Including information about his associates
June 20, 2001
Rumors have recently been circulating on the Internet that the Institute for Historical Review, and its parent corporation, LSF, might be arranging to sell to the Anti-Defamation League the mailing list of The Spotlight, the weekly paper of the bankrupt Liberty Lobby.
These rumors are empty talk. There is no offer from the ADL, and there are no negotiations or discussions with the ADL or any ADL agent. The IHR/LSF board of directors formally opposes any such sale.
This rumor may actually have been invented by Willis Carto, the Liberty Lobby founder and boss, as part of his drawn out campaign of sensational lies against the IHR. In a front page story in the May 28 Spotlight issue, readers were told that the IHR/LSF attorney in California, Bryan Sampson, intends to sell the respected name,
that is, of Liberty Lobby, to the ADL as soon as he gets ‘legal’ authority to do so.
This untrue story is typical of the lies and baseless smears that Carto and his weekly tabloid have published for years against the IHR.
What’s going on here?
Due entirely to Willis Carto’s inept and duplicitous management, Liberty Lobby is now bankrupt. On June 8, Liberty Lobby filed for Chapter 11 bankruptcy in Washington, DC, bankruptcy court. In its filing, which was signed by Carto, Liberty Lobby acknowledged that it owes $3.8 million to IHR/LSF. The real amount, we believe, is more than $5 million. This is the amount, plus interest, that Willis Carto and his wife, Elisabeth, secretly and illegally diverted from IHR/LSF to Liberty Lobby in the early 1900s, at a time when they were operating, illegally, as agents
of the LSF board of directors.
At a June 18 hearing in DC bankruptcy court, Judge Martin Teel affirmed the IHR/LSF lien against Liberty Lobby, and forbid Liberty Lobby from paying its employees.
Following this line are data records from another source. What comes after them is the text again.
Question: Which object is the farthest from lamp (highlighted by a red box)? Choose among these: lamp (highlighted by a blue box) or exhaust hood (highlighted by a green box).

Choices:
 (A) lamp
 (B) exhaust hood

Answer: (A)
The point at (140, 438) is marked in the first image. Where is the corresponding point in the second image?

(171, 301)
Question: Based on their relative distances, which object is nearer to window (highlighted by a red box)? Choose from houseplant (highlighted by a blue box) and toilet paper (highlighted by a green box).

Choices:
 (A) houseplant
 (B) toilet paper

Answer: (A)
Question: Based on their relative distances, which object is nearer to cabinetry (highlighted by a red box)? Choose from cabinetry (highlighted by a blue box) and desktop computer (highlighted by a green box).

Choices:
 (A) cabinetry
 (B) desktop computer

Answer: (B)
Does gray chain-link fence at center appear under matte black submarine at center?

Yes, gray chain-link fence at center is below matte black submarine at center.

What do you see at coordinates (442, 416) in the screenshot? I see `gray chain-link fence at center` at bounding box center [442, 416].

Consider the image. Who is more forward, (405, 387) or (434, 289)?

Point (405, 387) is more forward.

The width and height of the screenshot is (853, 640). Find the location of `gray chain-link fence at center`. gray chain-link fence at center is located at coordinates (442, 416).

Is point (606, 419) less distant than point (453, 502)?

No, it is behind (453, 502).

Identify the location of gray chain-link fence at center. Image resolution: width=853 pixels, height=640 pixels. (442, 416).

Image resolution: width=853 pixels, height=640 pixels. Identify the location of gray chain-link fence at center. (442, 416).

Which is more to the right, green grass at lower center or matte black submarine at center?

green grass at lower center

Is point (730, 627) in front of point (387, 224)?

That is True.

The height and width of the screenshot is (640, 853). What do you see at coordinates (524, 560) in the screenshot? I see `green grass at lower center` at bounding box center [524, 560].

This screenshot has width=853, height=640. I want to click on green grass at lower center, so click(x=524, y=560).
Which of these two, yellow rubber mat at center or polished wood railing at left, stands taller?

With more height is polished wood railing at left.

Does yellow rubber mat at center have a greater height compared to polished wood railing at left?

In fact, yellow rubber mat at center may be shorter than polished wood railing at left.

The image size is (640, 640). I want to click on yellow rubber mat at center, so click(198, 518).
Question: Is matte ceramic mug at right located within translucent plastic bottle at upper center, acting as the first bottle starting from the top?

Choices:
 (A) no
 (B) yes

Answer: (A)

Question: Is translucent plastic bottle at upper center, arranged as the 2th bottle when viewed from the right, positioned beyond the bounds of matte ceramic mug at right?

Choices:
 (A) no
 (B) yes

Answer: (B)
In a related development, on June 15, California Superior Court Judge Runston Maino ordered the sale of the Cartos’ southern California estate, in partial payment of their debt of more than $14 million to IHR/LSF.
Over the years many observers of the seemingly endless wrangle between The Spotlight, Liberty Lobby and Carto, on the one hand, and the Institute for Historical Review, on the other, have expressed the hope that the two sides might negotiate a mutually acceptable agreement to end, once and for all, this costly and time-consuming dispute.
In fact, two such agreements were concluded — and then broken by Carto and Liberty Lobby. The first was signed by all the involved parties in 1999. After the California Superior Court ruled that Carto and Liberty Lobby had broken this agreement, the case went to a mediator who, on April 5, helped the two sides to work out a second formal agreement. Within weeks of signing, Carto and Liberty Lobby broke this second agreement, failing even to comply even with its non-financial provisions. This brought the matter back into courts in both California and Washington, DC.
Now, at long last, the tragic Carto-IHR dispute appears to be coming to an end.